Standing Ground e Rahul Mishra trazem uma nova forma de fazer alta-costura a Paris Tudo o que precisa saber sobre as duas marcas
Nas mesas redondas da moda, há quem defenda que a Couture se tornou demasiado comercial: segundo esses críticos, os looks foram simplificados para apelar ao público ou transformados em figurinos desenhados para gerar cliques, porque agora o que mais importa é o media engagement e quais os cantores sentados na primeira fila.
No entanto, precisamente nestes dias, na Paris Haute Couture Week, dois jovens nomes estão a provar que o design de nova geração é tudo menos simples: Rahul Mishra, que está no calendário da Couture Week desde 2020 e é o primeiro designer indiano a participar oficialmente, e Standing Ground, a marca fundada por Michael Stewart em 2022 que estreou na alta-costura ontem à noite. Têm visões e referências completamente diferentes, mas ambos apresentaram coleções que melhor demonstram como o sistema de moda está finalmente a mudar. Deixou de ser exclusivo, já não apolítico, mas novo e ligado à sociedade que o rodeia.
Estátuas de Rahul Mishra
Rahul Mishra lançou a sua própria marca em 2008 depois de se formar em design de moda no Istituto Marangoni em Milão. Em 2020, tornou-se o primeiro designer indiano convidado para a Paris Couture, e desde então nunca perdeu um compromisso. Este ano, a coleção intitulada Devi: The Eternal Muse inspirou-se na história, arte e arquitetura milenares, encontrando um ponto de partida nos relevos das esculturas do sul da Índia para criar peças de vestuário que transformaram modelos em estátuas.
As peças foram criadas especificamente em tons de pele para conseguir um efeito trompe-l'œil, com o bordado à mão de Mishra evocando ainda mais a aparência de pedra. Enquanto a paleta de cores permaneceu contida, as texturas e acessórios atingiram o auge do artesanato, com o uso de metais, cristais e contas a acrescentar dimensão a cada look. O drama da coleção encontrava-se no drapeado, a verdadeira estrela do espetáculo, bem como nos chapéus, que exploravam o tema da divindade feminina através do simbolismo religioso hindu. Em suma, foi uma maneira incrível de transformar templos milenares em moda contemporânea, não só incorporados no cenário do programa mas incorporados em cada look.
Terreno Permanente
A Standing Ground apresentou a sua primeira linha de Alta Costura na noite passada, e o seu espetáculo pode já ter merecido o título dos mais criticados da temporada. Mas para quem conhece a história de Michal Stewart, o fundador da marca, este espetáculo representou a confirmação do talento anti-establishment do designer.
Apesar de ter sido fundada apenas em 2022, a história do Standing Ground vai muito mais longe: Stewart formou-se no Royal College of Art em 2017, mas depois de passar anos a tentar estabelecer-se na desafiante indústria da moda, deixou o setor para voltar a casa na Irlanda. Só mais tarde, com o apoio da incubadora Fashion East, é que relançou a marca, conseguindo finalmente impressionar Londres. Foi em última análise o prémio Savoir-Faire do Prémio LVMH, ganho em 2024, que confirmou o Standing Ground como futuro talento da alta-costura, levando à sua inclusão no calendário oficial deste ano.

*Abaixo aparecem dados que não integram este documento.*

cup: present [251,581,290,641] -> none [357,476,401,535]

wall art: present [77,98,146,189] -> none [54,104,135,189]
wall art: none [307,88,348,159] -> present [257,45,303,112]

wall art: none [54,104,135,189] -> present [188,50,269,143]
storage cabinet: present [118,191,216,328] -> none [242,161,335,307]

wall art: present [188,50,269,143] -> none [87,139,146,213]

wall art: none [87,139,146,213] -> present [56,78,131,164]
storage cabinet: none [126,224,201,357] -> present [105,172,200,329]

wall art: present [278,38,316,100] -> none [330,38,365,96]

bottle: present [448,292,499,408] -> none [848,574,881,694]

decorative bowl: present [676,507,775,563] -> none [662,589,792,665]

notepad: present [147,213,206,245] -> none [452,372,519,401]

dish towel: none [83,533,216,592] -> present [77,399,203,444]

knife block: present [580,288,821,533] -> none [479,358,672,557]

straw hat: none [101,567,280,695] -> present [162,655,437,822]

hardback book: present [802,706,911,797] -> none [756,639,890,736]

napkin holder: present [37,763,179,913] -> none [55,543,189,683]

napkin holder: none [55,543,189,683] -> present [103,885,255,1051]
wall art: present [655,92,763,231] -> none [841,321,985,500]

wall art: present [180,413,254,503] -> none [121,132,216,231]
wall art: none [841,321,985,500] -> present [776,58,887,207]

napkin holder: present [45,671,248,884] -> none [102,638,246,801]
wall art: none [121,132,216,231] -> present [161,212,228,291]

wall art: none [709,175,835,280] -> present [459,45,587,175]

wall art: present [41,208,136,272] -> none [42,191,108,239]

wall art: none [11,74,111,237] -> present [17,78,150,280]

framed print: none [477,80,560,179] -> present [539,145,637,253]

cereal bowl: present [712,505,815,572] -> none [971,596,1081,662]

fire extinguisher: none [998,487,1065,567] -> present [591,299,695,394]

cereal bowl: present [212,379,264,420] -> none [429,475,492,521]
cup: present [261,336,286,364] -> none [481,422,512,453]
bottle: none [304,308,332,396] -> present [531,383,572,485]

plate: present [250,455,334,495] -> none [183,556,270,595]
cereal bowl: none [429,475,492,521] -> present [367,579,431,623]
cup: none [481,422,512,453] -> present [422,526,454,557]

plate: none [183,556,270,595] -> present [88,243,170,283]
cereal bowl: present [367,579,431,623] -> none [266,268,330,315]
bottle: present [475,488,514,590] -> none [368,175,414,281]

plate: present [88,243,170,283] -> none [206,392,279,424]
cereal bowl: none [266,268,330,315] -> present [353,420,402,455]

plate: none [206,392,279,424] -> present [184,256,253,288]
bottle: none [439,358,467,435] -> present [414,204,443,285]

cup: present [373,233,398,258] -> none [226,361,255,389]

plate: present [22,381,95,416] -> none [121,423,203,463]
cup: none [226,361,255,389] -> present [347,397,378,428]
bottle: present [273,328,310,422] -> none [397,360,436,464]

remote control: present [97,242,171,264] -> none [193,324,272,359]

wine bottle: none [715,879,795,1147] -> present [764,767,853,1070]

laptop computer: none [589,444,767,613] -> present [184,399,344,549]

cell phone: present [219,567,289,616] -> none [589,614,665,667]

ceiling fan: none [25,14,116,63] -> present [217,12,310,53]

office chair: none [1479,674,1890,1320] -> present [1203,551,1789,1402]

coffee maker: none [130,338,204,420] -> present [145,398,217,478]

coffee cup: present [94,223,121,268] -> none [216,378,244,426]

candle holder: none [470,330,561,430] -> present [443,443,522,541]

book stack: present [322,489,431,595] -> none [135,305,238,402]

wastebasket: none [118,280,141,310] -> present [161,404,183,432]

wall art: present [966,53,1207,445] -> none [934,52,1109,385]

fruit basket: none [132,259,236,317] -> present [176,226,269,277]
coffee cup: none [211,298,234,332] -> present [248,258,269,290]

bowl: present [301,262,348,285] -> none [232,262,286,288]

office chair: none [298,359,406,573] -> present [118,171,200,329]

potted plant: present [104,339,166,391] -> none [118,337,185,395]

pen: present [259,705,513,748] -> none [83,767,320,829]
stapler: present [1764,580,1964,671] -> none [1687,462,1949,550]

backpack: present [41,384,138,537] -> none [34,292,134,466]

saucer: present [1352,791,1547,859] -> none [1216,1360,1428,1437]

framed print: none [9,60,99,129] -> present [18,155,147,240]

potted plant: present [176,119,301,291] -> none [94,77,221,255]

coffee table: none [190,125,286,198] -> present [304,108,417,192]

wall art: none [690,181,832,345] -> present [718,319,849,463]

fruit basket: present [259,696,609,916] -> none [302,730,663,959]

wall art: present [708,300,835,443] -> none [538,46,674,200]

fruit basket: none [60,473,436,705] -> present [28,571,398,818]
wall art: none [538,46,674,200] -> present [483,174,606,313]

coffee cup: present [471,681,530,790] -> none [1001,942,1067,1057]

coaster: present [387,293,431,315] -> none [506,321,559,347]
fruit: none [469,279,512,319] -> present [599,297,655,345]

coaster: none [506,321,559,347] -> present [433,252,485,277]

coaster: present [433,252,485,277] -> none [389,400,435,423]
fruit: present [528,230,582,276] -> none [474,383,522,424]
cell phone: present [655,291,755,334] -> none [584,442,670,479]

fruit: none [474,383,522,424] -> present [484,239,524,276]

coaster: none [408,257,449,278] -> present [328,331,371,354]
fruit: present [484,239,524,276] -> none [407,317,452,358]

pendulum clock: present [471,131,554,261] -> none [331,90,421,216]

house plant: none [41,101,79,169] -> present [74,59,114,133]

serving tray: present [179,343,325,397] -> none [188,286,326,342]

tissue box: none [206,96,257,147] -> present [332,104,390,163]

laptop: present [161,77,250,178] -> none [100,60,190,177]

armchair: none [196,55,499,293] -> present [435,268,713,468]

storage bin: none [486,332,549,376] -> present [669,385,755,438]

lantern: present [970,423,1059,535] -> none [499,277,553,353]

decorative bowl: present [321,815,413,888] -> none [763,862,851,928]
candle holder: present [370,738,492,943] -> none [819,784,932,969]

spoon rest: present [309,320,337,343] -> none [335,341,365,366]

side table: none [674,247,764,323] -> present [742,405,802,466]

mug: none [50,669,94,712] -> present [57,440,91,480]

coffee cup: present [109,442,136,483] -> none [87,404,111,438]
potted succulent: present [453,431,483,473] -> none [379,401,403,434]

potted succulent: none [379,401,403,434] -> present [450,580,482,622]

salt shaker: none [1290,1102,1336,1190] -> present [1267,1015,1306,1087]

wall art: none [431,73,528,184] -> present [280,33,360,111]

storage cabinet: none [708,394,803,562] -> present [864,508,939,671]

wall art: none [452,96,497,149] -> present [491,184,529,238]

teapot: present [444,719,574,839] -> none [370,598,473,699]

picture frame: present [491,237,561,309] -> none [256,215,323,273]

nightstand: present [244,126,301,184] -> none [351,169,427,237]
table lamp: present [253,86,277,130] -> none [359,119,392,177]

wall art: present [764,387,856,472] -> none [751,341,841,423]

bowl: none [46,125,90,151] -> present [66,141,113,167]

Ontem à noite, Stewart realizou um sonho que perseguia há muito tempo, mas que não foi recebido com o mesmo nível de apoio que o designer irlandês continuava a receber desde 2022. O drapeado científico abraçou o corpo com a mesma qualidade escultural das estátuas de Mishra, embora ao contrário das referências da pedra indiana, cada olhar aqui evocasse sensações de leveza e conforto tátil. Um vestido amarelo canário (Stewart sempre adorou cores arrojadas) reproduzia na frente a estrutura de um padrão em espinha de peixe levantado feito de miçangas cobertas de tecido; outro era composto por um corpete de veludo bege que lembrava areia compacta.
Não está totalmente claro porque é que comentadores como o BoringNotCom criticaram duramente o programa Standing Ground, mesmo chamando-o de aborrecido. Talvez não estivessem suficientemente familiarizados com a história de Stewart, as suas referências artísticas (o design como prática de esculpir o corpo, o antigo em diálogo com o presente através da combinação da estética dos artefactos antigos e o brilho das cores artificiais), ou talvez estivessem à espera de uma presença um pouco mais de celebridade. Mas no Standing Ground, a teatralidade não é o objetivo: o que importa é a precisão indumentária com que Stewart aborda cada look, que não só são feitos à medida em quantidades limitadas e vendidos diretamente aos clientes, mas também são apresentados fora do calendário tradicional, portanto longe do tempo implacável do sistema de moda. Na nossa opinião, há muito pouco que seja aborrecido nesta nova geração da alta-costura.